In the situation of related corporations, which do not technically involve a parent, subsidiary or controlled corporation, the problems are somewhat more acute and the lawyer's duty must be somewhat more precisely defined. It is clear that he must he sure that his employer, unless its interests in the matter are identical, does not direct the manner in which he performs his duties or dictate the advice which he gives to the other corporation. He must be sure that it is clear and agreeable to both the employer and the other corporation that, having undertaken to perform legal services for the other corporation in a particular matter, his client in that matter is the corporation for whom the services are to be performed and that in such matter his undivided fidelity is owed to that corporation.
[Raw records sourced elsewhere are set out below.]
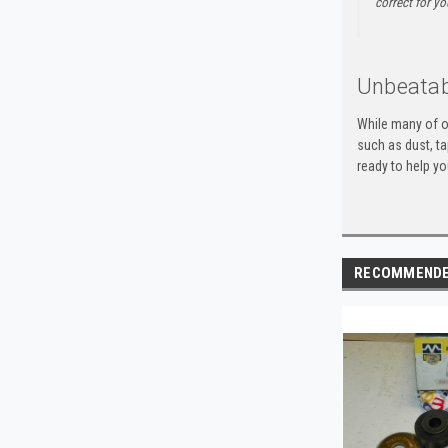
correct for yo
Unbeatab
While many of o
such as dust, t
ready to help yo
RECOMMEND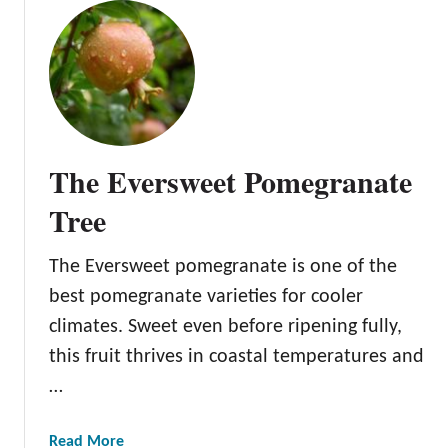
u
t
H
o
w
t
o
The Eversweet Pomegranate
T
e
Tree
l
l
The Eversweet pomegranate is one of the
i
best pomegranate varieties for cooler
f
a
climates. Sweet even before ripening fully,
P
this fruit thrives in coastal temperatures and
o
…
m
e
a
Read More
g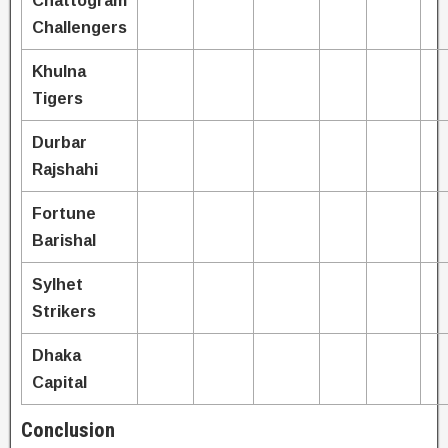
Chattogram
Challengers
Khulna
Tigers
Durbar
Rajshahi
Fortune
Barishal
Sylhet
Strikers
Dhaka
Capital
Conclusion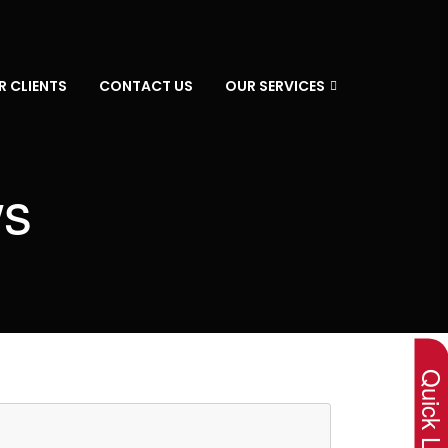
R CLIENTS
CONTACT US
OUR SERVICES
ws
×
Quick Lin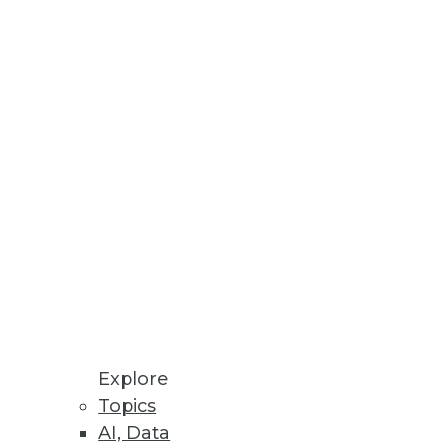
S.
Companies
y are crucial.
ytics Capabilities
ive AI and large language
Explore
Topics
AI, Data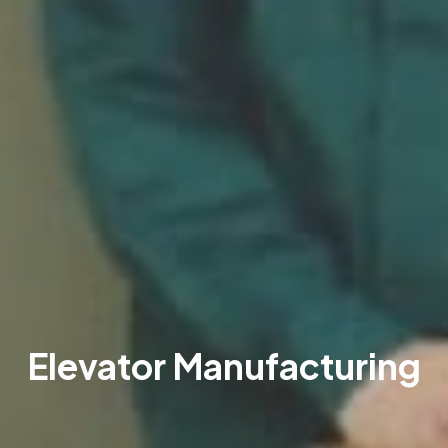
Elevator Manufacturing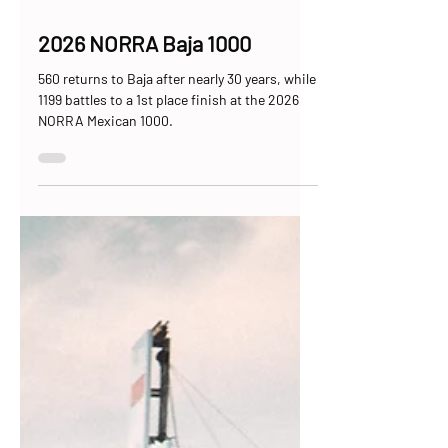
May 15
9 min read
2026 NORRA Baja 1000
560 returns to Baja after nearly 30 years, while
1199 battles to a 1st place finish at the 2026
NORRA Mexican 1000.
There must be a direct and personal relationship with the corporation for whom he performs the services communications between the lawyer and such corporation must be direct and not through the lawyer's general corporate employer as an intermediary. He must be certain that his services and advice to such corporation are in its interest and he must preserve its confidences inviolate. If there be a conflict of interest between his general corporate employer and the other corporation, then he must, of course, disqualify unless the conflict is fully disclosed and express consent for representation is given by all concerned. See Canon 6. If these safeguards are carefully maintained it is our opinion that there will be no violation of Texas Canon 32 or ABA Canon 35.

In both of these situations the possibility of the lawyer aiding his general corporate employer in the unauthorized practice of law inviolate of Texas Canon 43 and ABA Canon 47 is more imaginary than real. While it is not the function of this Committee to decide what constitutes unauthorized practice of law, we are satisfied that under the facts presented in this inquiry the general corporate employer is not undertaking to furnish legal services to the other corporations; it is not holding itself out as a furnisher of legal services, and it is not exploiting the services of the lawyer. It is merely providing a convenient means whereby the lawyer's services can be made available to the related corporations as they have need for such services, and in these arrangements we see no real likelihood that the lawyer would be aiding his general corporate employer in the practice of law.

Compare ABA Informal Opinion 973, from which we have freely drawn but with which we do not entirely agree. (8-0.)